Was I lucky that I was supported by the French government during the lockdowns? Absolutely. But when the hotel first opened afterwards, I was often the only employee present on the property at night. I felt scared. I once confronted a drugged up man who was inches away from me, behind the reception desk, looking for the cash drawer. Times felt desperate. Clients, after so long in seclusion, seemed free to say whatever came to their minds with politeness discarded, not even an afterthought.
As with all of my colleagues, I took and took and took their disrespectfulness. The pointed, jabbing fingers or the inappropriate “tu” instead of “vous” in French or Americans yelling (or sometimes crying) over a lightbulb out in their room. About things that were largely not at all under my control. It came down to an evening where a Brazilian woman became ferocious because she had been assigned a handicapped-equipped room (for those not in the know, they are often the biggest). For some reason, she took it personally and demanded another room. We had none available. She began to scream. “What is wrong with you that you gave me this? Why? Is it because you are fat and ugly that you did it?”
I walked away and hid in the kitchen for a few minutes to catch my breath. She was still at the reception when I returned and became so violent that I had to threaten to call the police. My boss was amazing when I got through to her and told me what to say. One of the chefs from the kitchen came out to stand next to me, protectively. The woman left and the next day I went to Italy for a planned break with my honey.
But something had snapped. And it wasn’t just that one incident. If the word that is most often used to describe me now is “resilient,” it is for a reason. So in Italy I ate and ate then drank too much while L tried to find his way to me. I looked to the stars over the mountain where we stay, trying to find a reason or meaning and in a way, I am right there still.
With the insistence of my psychologist, my psychiatrist (yes, I have both) has put me on work-leave for burnout. That started in mid-September and it is now the beginning of November. I see my psychologist once a week and have done a lot of reading about my current state, where I am permanently in “fight or flight” mode. Survival. Tired and wired. Which brings me back to that initial conflict of feeling that I described.
I have gained a lot of weight during this pause. It is as if my body is preparing an outer shield for battle. And yet it makes me ashamed, just as I feel for being on sick-leave, so that I often don’t want to go out in risk of being seen by someone I know, even though a bit of contact would do me so much good. Next week I won’t accept the invitation to an art opening that I would love to attend as there is too much risk that my ex will be there. This despite my current companion supporting me and loving me, exactly as I am, which is new and gratefully received.
So what do I do while I find my way, yet again?

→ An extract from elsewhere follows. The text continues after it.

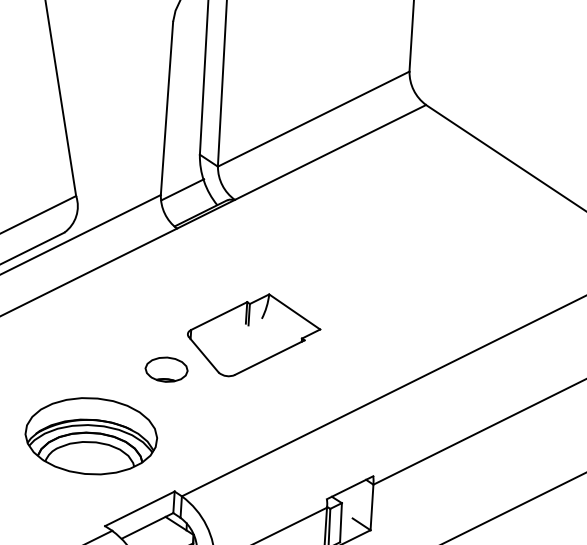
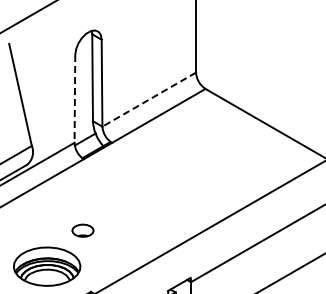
line: (166, 107) -> (74, 98), solid -> dashed
line: (312, 118) -> (148, 99), solid -> dashed
part: (253, 335) -> (125, 210), removed

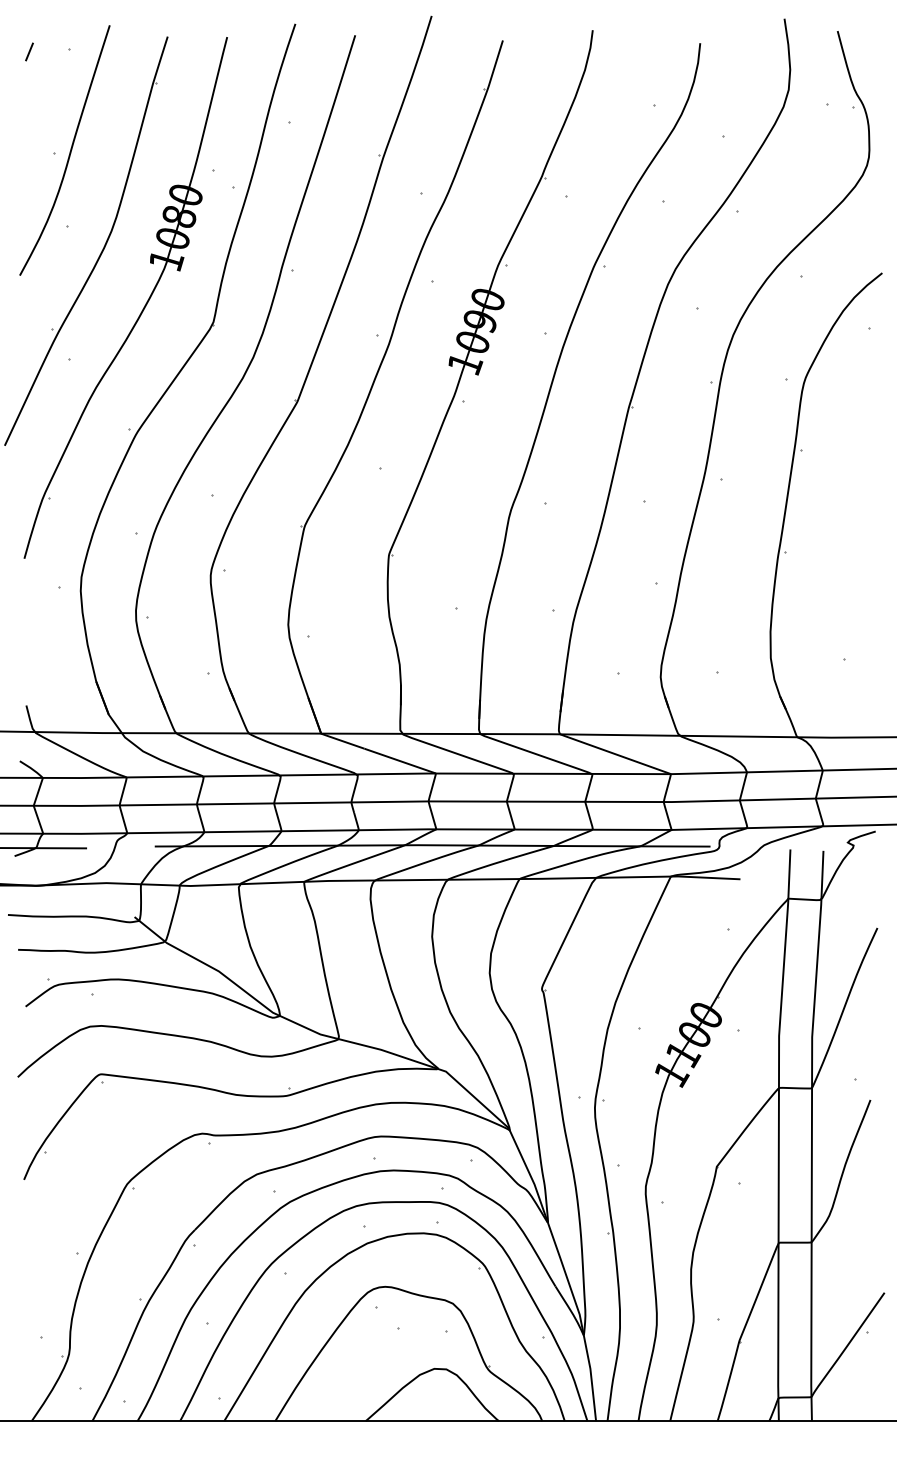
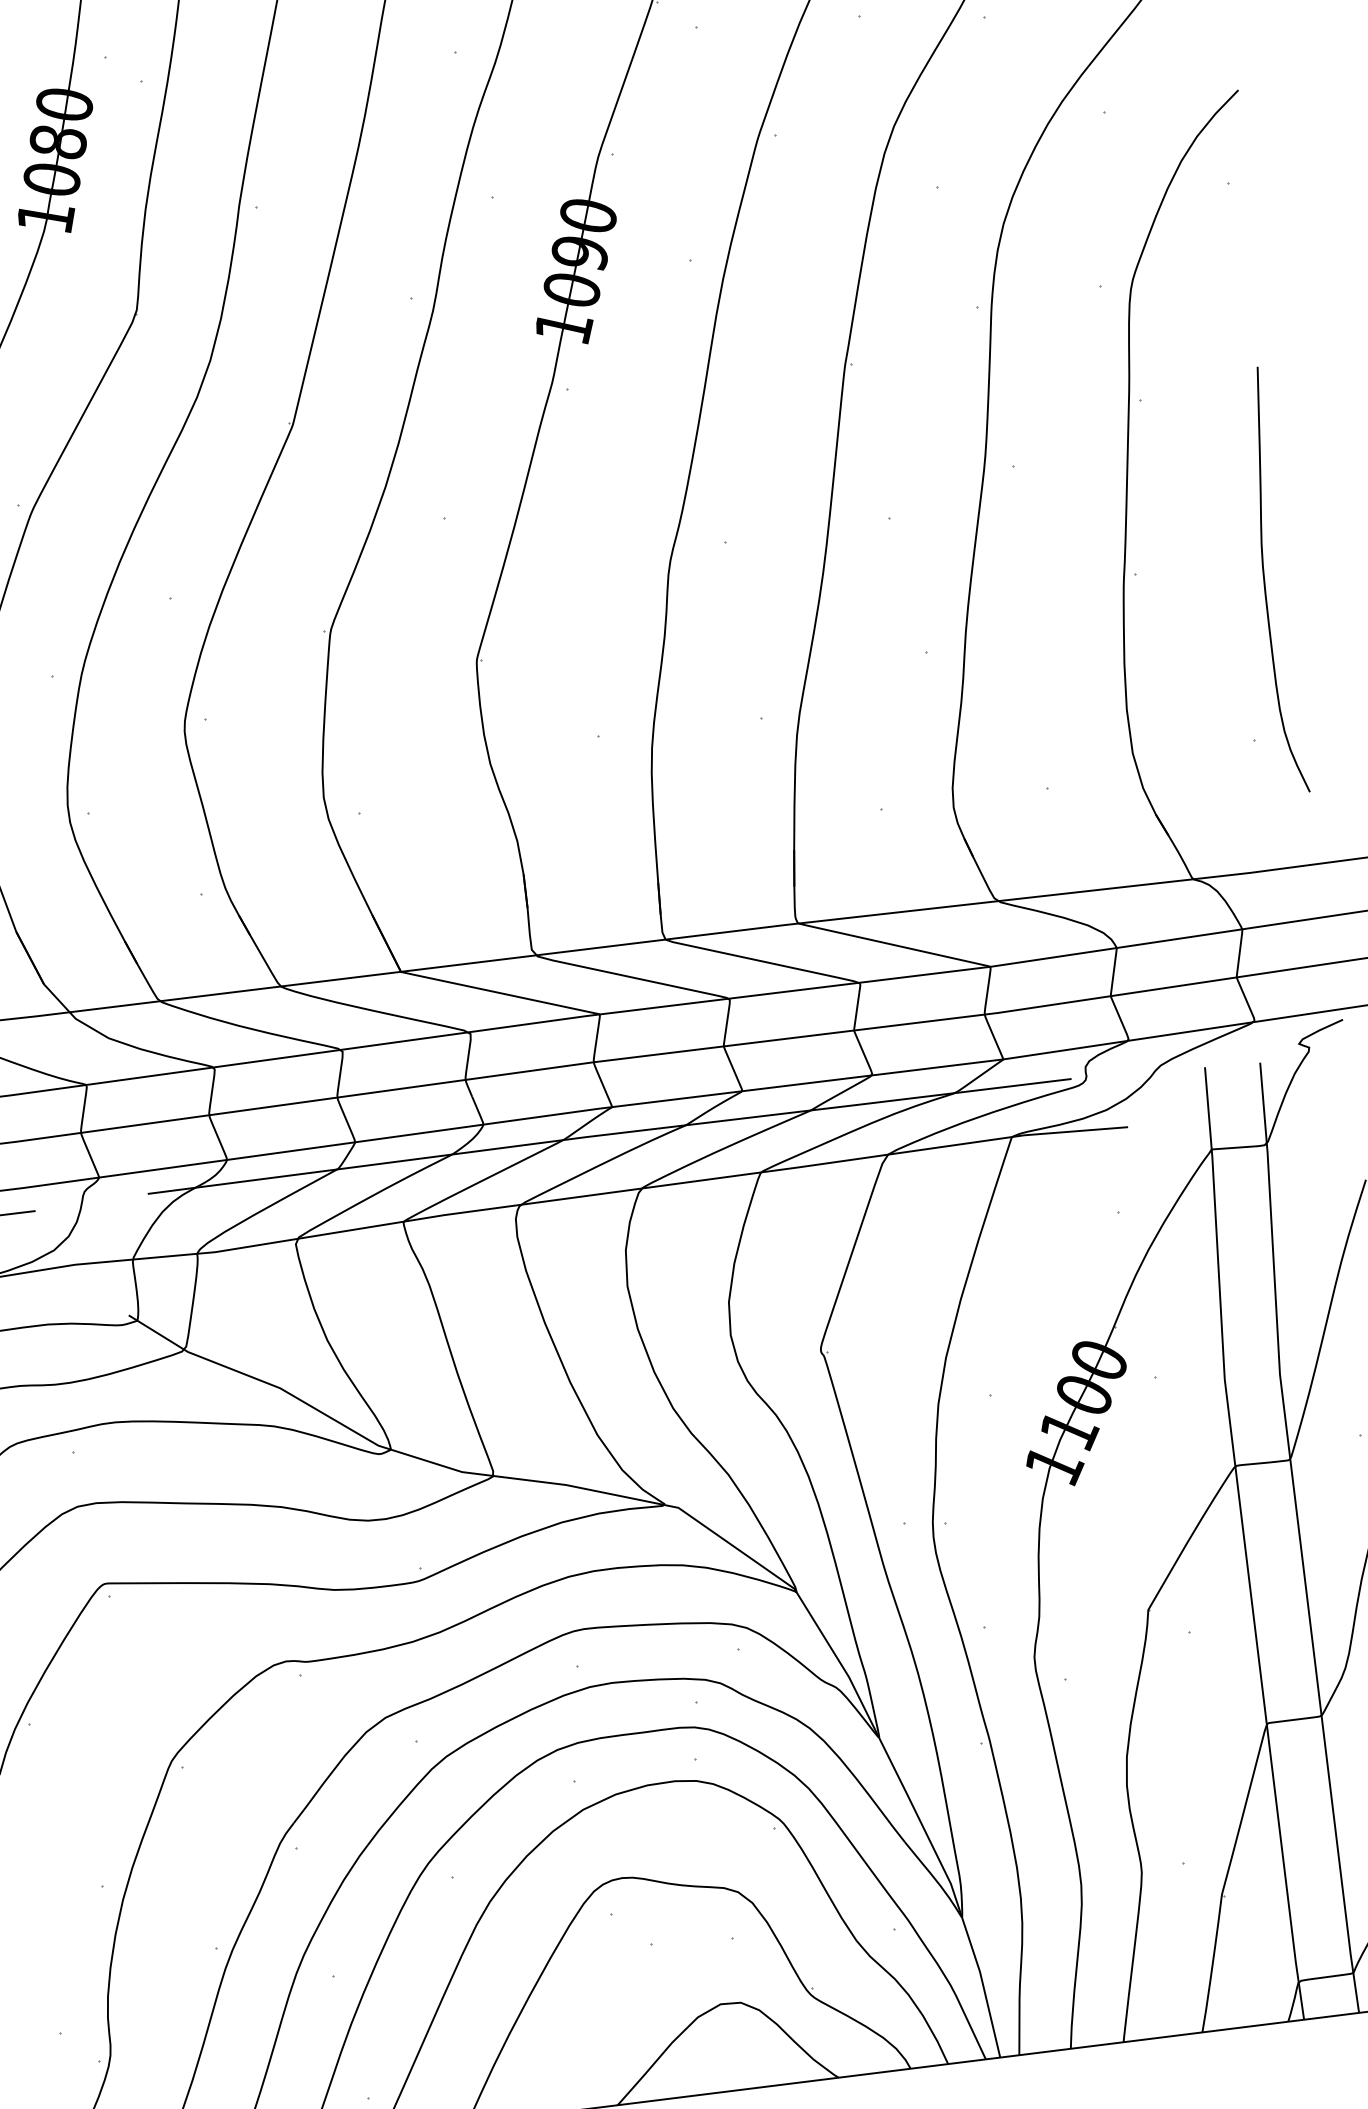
curve: (862, 566) -> (1266, 581), added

On a good day, I try to wipe the slate clean. In forgetting these current, strange circumstances, I look at my surroundings like the tourists that I cater to and try to be glorified. That is what these photos mean to me. I am also reading a lot about what I am going through as if I could translate my mind to my heart. There is more than it is wise to share here but the stakes are high for me to stay in France. May this beauty hold me, carry me and sing me to the next certainty. Or a feeling of long lost and then retrieved agency. Until the next I know when.